* _What the task asks_:
Reproduce the lines of the records below from the one containing "state / province: Connecticut" through the one containing "scientific name: Ericameria".

* _Saved data entries_:

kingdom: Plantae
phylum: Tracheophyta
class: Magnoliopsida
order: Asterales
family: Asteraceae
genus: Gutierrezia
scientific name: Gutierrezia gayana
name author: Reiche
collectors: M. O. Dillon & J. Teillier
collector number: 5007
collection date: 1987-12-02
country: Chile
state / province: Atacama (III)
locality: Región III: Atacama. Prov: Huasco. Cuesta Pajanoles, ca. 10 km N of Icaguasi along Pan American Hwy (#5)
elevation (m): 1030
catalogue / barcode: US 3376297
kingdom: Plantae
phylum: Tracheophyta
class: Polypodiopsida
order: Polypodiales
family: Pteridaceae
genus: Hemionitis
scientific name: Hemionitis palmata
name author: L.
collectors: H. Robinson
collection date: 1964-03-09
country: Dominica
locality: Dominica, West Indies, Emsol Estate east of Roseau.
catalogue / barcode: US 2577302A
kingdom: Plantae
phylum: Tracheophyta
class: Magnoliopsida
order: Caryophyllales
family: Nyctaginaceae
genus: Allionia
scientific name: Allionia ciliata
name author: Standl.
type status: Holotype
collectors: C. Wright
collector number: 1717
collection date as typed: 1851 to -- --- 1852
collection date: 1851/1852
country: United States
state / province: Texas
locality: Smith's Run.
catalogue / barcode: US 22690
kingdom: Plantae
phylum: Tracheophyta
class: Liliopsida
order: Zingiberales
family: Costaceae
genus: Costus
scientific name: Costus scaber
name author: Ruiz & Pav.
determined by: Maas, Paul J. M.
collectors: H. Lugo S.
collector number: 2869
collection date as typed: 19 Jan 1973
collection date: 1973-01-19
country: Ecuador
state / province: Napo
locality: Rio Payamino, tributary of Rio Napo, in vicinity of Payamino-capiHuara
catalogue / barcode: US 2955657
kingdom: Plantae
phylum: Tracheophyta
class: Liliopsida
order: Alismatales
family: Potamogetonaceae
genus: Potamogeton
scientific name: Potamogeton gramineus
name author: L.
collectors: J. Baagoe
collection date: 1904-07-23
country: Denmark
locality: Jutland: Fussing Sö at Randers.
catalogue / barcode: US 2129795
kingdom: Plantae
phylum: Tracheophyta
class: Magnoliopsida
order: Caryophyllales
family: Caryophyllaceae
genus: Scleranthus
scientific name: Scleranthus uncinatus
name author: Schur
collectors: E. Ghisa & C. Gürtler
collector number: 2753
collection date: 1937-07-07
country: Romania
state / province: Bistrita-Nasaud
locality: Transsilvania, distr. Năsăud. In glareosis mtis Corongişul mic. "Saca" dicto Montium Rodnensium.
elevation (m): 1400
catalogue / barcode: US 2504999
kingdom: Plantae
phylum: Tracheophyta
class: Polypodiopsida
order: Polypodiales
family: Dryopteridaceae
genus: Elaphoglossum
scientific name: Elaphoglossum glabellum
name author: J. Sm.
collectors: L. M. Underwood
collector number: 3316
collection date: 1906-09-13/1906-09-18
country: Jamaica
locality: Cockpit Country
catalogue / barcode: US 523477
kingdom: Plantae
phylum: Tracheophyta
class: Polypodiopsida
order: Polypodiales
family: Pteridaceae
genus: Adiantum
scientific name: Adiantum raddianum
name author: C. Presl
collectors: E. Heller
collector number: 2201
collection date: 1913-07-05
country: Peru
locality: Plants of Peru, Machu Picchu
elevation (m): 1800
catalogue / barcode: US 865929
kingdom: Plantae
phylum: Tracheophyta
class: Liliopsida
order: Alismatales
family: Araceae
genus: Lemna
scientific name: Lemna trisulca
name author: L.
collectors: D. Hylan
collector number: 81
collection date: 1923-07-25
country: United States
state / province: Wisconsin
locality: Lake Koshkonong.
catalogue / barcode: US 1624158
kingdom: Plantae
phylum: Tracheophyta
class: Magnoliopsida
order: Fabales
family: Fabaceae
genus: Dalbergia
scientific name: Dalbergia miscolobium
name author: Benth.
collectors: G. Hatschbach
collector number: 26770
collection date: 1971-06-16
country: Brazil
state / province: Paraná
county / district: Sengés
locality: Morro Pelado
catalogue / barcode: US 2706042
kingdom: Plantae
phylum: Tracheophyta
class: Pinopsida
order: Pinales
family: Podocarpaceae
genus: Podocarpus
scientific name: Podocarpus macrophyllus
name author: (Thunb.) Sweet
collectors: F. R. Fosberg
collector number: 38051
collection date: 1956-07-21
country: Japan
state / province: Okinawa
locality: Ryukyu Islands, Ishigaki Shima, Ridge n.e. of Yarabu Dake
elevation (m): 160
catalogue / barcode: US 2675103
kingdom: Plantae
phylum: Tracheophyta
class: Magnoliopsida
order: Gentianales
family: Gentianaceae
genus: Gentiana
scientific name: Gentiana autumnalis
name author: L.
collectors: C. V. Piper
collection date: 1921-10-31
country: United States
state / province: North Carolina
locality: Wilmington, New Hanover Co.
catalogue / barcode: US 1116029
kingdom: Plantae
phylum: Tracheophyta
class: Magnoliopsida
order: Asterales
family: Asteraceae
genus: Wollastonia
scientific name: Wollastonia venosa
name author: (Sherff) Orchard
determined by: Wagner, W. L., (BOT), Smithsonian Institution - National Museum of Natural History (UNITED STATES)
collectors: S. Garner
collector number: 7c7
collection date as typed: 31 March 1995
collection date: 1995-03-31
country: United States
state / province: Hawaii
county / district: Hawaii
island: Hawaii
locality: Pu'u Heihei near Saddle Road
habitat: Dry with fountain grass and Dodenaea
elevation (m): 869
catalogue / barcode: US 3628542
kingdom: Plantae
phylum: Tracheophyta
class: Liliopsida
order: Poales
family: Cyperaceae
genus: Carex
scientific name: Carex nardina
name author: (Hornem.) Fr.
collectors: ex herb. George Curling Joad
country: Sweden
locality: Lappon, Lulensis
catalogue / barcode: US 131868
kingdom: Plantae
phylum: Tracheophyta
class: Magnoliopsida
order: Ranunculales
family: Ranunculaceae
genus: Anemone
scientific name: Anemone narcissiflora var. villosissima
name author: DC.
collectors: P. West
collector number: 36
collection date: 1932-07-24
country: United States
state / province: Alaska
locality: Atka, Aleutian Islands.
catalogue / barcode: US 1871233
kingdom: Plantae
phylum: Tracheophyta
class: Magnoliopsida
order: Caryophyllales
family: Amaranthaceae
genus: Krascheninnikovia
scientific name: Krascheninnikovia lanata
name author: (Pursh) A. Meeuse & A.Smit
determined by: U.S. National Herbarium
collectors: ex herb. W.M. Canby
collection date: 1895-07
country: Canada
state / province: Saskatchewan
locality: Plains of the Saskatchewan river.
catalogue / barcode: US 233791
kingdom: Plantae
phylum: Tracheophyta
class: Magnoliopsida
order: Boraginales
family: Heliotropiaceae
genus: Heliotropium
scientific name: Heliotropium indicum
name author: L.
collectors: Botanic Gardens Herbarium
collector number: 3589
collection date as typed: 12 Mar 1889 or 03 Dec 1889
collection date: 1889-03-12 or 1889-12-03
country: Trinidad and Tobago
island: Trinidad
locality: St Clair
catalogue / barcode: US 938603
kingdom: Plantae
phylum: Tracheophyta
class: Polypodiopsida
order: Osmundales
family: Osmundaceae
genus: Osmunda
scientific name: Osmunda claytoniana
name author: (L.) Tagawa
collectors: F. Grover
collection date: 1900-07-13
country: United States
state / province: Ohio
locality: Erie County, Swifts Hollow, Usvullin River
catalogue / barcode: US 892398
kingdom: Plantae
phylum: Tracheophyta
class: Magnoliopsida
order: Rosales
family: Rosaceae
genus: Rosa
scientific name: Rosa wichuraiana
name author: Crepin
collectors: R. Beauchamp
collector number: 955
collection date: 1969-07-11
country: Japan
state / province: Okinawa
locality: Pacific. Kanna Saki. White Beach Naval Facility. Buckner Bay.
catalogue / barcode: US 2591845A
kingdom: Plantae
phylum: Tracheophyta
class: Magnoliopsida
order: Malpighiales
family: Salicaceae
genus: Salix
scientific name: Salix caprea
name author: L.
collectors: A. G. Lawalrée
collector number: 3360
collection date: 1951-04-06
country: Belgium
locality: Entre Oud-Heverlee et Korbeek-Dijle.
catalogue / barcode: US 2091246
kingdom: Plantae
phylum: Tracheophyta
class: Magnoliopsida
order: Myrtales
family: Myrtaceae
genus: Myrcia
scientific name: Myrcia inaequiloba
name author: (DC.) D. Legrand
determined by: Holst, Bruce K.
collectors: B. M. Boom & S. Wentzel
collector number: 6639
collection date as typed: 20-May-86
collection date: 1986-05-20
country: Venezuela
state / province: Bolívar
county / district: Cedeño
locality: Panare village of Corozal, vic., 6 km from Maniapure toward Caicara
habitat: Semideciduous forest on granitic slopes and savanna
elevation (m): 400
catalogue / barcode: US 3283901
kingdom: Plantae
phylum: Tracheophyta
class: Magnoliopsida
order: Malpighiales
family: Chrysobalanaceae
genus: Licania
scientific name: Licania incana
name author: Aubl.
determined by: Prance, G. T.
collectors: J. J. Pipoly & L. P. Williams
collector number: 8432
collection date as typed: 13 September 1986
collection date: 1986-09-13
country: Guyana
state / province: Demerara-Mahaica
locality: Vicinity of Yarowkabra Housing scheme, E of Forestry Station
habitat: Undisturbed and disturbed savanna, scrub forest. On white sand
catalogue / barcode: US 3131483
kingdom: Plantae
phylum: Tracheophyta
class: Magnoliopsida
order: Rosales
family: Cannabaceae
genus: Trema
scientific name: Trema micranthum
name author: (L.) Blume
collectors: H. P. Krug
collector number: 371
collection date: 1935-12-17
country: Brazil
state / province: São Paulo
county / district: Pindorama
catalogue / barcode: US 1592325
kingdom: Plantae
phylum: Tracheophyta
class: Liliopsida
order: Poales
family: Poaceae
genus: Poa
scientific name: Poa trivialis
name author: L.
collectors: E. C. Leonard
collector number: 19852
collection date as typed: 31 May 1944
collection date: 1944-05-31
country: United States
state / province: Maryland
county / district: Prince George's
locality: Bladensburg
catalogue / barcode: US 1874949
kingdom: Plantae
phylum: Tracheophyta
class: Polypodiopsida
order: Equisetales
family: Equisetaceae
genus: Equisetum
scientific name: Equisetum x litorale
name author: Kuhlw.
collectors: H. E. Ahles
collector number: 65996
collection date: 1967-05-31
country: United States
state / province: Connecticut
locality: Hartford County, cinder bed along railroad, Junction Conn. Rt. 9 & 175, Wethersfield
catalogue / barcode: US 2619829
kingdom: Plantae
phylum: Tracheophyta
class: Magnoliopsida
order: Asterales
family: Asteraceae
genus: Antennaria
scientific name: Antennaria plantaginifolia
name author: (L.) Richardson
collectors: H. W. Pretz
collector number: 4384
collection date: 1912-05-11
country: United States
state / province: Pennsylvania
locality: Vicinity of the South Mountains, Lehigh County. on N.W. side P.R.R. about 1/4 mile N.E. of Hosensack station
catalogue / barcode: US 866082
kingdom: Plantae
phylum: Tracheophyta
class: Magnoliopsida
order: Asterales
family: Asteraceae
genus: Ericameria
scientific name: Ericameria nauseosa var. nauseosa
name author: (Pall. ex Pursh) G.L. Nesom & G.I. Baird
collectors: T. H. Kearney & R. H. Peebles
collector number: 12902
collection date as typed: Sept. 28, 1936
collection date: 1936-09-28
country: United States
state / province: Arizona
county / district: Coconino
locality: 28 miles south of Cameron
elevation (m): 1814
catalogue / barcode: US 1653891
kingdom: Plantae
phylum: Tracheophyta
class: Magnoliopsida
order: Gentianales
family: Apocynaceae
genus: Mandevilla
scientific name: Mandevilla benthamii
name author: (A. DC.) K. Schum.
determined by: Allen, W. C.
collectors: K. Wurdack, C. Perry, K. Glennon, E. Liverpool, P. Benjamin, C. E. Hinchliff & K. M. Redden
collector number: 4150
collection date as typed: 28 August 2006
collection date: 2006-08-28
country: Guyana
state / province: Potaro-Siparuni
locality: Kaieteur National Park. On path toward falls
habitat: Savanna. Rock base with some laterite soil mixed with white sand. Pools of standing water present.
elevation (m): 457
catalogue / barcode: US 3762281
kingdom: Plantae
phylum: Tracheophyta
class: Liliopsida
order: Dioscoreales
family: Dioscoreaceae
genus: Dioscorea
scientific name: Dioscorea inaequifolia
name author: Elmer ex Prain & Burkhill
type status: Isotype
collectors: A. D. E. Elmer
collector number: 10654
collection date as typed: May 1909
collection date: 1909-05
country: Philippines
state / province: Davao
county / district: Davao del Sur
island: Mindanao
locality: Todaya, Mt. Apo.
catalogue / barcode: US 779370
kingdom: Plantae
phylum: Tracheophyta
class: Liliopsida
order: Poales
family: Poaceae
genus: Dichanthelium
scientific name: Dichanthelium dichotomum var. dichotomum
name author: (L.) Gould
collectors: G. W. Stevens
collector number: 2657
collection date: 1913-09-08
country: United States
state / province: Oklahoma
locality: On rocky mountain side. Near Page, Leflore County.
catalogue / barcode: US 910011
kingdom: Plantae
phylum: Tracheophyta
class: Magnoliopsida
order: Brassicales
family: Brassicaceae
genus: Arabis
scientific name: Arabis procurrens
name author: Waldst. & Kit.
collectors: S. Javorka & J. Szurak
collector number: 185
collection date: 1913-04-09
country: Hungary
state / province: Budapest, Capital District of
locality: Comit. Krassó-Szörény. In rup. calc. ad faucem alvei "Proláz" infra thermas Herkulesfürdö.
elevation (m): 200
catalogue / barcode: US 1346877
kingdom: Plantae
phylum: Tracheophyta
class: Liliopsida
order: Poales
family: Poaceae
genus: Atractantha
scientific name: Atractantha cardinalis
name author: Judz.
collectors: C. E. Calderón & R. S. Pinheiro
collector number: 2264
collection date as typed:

* _Finished task_:
state / province: Connecticut
locality: Hartford County, cinder bed along railroad, Junction Conn. Rt. 9 & 175, Wethersfield
catalogue / barcode: US 2619829
kingdom: Plantae
phylum: Tracheophyta
class: Magnoliopsida
order: Asterales
family: Asteraceae
genus: Antennaria
scientific name: Antennaria plantaginifolia
name author: (L.) Richardson
collectors: H. W. Pretz
collector number: 4384
collection date: 1912-05-11
country: United States
state / province: Pennsylvania
locality: Vicinity of the South Mountains, Lehigh County. on N.W. side P.R.R. about 1/4 mile N.E. of Hosensack station
catalogue / barcode: US 866082
kingdom: Plantae
phylum: Tracheophyta
class: Magnoliopsida
order: Asterales
family: Asteraceae
genus: Ericameria
scientific name: Ericameria nauseosa var. nauseosa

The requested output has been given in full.